## Problem description
Look through the records below for the line with "Ferencváros vyzve Mourinhove hviezdy". Return that line and each one after it up to and including the line with "äger und auch", exactly.

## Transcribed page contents
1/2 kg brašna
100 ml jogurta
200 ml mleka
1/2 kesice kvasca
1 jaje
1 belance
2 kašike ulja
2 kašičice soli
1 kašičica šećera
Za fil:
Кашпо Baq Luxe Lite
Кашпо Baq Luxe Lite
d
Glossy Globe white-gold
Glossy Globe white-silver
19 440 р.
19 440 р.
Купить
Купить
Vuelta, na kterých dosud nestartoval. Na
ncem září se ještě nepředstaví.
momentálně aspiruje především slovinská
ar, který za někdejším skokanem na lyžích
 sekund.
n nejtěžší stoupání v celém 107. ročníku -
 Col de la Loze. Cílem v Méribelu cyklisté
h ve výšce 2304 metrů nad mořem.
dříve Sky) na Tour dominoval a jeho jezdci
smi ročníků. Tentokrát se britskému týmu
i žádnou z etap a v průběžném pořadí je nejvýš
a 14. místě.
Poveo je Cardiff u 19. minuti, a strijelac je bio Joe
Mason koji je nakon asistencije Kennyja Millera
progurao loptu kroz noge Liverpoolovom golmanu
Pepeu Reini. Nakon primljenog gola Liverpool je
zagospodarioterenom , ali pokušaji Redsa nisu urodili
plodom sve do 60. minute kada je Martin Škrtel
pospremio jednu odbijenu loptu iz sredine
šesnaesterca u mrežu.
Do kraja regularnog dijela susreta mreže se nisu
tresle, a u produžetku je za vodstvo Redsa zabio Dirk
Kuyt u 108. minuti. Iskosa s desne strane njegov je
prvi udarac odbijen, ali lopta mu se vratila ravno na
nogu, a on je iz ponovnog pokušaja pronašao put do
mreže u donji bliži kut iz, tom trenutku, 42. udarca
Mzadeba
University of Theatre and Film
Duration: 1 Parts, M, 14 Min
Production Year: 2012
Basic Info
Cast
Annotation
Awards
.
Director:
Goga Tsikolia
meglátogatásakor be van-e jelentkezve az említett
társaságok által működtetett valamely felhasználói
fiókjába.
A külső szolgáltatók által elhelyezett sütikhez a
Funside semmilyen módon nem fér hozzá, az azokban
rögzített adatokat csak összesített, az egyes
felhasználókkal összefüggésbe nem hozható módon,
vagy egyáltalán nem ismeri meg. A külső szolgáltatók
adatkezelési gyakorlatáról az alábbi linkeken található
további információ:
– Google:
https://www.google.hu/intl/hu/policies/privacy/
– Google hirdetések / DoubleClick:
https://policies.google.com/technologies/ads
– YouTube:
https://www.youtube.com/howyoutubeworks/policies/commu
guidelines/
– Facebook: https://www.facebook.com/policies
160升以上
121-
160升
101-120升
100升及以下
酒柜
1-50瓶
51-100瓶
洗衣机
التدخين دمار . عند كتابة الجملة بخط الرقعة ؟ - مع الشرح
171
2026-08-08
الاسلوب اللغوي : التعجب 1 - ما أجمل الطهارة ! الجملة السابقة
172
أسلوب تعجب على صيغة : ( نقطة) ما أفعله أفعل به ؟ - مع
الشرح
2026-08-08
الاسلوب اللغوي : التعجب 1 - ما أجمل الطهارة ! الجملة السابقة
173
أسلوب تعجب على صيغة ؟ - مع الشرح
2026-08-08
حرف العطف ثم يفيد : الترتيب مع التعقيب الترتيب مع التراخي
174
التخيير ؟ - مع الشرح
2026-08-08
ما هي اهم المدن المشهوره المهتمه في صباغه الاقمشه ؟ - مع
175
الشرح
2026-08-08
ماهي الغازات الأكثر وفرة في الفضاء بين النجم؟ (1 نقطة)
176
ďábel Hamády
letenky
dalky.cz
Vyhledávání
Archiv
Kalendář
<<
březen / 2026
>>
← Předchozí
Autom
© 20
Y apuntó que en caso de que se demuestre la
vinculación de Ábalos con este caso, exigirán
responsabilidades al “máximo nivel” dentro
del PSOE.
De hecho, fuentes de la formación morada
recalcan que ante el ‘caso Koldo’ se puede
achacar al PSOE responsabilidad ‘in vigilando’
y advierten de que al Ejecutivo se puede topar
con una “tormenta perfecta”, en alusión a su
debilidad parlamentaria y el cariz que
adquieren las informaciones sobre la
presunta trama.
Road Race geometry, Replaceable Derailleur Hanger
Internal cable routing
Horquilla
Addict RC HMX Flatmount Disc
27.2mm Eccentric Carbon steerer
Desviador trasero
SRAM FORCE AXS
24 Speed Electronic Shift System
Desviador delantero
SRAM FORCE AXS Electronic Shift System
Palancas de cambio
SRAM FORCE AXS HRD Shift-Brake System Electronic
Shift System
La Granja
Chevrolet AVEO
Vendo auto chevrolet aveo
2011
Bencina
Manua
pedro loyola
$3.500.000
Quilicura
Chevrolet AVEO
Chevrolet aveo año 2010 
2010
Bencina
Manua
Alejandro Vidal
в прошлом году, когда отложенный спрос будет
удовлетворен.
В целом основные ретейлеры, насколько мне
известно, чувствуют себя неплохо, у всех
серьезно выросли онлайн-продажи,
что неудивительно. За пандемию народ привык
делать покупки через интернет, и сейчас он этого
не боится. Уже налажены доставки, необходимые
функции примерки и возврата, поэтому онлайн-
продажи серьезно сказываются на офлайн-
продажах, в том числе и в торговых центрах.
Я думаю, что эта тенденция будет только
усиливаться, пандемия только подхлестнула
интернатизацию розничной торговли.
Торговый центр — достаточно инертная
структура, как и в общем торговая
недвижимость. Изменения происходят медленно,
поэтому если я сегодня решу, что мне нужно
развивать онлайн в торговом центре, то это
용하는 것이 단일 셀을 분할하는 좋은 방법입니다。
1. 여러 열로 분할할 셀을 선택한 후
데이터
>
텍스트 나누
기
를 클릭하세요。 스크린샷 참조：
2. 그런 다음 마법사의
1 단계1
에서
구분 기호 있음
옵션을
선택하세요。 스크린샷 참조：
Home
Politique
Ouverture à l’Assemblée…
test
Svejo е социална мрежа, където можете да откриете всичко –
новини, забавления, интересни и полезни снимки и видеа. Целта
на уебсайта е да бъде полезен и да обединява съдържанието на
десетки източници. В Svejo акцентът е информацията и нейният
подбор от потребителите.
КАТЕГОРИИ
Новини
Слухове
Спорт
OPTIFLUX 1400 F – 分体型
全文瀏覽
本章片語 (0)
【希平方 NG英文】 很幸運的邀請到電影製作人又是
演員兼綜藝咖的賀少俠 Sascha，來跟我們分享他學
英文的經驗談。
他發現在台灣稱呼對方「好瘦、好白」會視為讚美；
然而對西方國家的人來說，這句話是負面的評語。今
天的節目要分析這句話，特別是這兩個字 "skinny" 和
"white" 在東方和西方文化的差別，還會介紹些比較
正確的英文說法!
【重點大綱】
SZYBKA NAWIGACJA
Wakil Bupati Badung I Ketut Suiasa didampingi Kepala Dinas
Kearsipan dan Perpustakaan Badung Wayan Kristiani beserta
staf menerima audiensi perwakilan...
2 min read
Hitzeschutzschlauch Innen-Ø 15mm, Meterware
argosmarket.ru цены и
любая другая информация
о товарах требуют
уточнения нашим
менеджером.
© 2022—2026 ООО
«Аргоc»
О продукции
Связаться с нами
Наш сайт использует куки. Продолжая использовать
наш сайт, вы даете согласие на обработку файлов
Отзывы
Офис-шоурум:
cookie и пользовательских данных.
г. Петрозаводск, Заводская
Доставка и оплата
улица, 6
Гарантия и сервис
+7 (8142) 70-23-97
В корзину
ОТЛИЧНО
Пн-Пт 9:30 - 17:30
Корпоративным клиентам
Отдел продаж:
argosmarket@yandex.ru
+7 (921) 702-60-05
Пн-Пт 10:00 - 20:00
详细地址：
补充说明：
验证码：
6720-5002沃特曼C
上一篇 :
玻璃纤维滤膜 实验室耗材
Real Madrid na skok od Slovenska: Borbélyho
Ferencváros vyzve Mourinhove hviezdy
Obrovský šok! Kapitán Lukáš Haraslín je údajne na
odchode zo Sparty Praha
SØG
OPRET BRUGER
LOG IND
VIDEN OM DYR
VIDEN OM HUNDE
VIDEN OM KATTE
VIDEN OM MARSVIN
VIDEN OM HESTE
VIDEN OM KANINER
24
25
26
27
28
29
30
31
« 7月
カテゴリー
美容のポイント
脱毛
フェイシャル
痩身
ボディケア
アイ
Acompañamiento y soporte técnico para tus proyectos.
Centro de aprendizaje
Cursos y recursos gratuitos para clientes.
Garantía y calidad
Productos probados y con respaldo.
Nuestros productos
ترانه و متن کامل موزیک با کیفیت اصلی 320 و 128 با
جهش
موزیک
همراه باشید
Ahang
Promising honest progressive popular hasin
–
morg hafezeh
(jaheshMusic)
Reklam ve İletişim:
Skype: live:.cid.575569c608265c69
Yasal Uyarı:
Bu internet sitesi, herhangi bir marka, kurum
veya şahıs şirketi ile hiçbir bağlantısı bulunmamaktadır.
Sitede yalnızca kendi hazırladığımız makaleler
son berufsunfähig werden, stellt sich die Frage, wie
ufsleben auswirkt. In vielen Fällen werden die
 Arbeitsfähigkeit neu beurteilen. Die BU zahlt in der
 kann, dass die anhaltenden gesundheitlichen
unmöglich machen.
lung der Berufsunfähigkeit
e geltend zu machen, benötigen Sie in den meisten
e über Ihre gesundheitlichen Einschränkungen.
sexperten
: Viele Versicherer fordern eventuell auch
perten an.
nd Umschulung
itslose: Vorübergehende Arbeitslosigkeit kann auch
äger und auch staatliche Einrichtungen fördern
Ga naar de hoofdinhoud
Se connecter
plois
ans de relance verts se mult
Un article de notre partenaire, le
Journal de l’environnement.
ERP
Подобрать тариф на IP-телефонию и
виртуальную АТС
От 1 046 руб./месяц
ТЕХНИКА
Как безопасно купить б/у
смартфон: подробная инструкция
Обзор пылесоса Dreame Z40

## Result
Ferencváros vyzve Mourinhove hviezdy
Obrovský šok! Kapitán Lukáš Haraslín je údajne na
odchode zo Sparty Praha
SØG
OPRET BRUGER
LOG IND
VIDEN OM DYR
VIDEN OM HUNDE
VIDEN OM KATTE
VIDEN OM MARSVIN
VIDEN OM HESTE
VIDEN OM KANINER
24
25
26
27
28
29
30
31
« 7月
カテゴリー
美容のポイント
脱毛
フェイシャル
痩身
ボディケア
アイ
Acompañamiento y soporte técnico para tus proyectos.
Centro de aprendizaje
Cursos y recursos gratuitos para clientes.
Garantía y calidad
Productos probados y con respaldo.
Nuestros productos
ترانه و متن کامل موزیک با کیفیت اصلی 320 و 128 با
جهش
موزیک
همراه باشید
Ahang
Promising honest progressive popular hasin
–
morg hafezeh
(jaheshMusic)
Reklam ve İletişim:
Skype: live:.cid.575569c608265c69
Yasal Uyarı:
Bu internet sitesi, herhangi bir marka, kurum
veya şahıs şirketi ile hiçbir bağlantısı bulunmamaktadır.
Sitede yalnızca kendi hazırladığımız makaleler
son berufsunfähig werden, stellt sich die Frage, wie
ufsleben auswirkt. In vielen Fällen werden die
 Arbeitsfähigkeit neu beurteilen. Die BU zahlt in der
 kann, dass die anhaltenden gesundheitlichen
unmöglich machen.
lung der Berufsunfähigkeit
e geltend zu machen, benötigen Sie in den meisten
e über Ihre gesundheitlichen Einschränkungen.
sexperten
: Viele Versicherer fordern eventuell auch
perten an.
nd Umschulung
itslose: Vorübergehende Arbeitslosigkeit kann auch
äger und auch staatliche Einrichtungen fördern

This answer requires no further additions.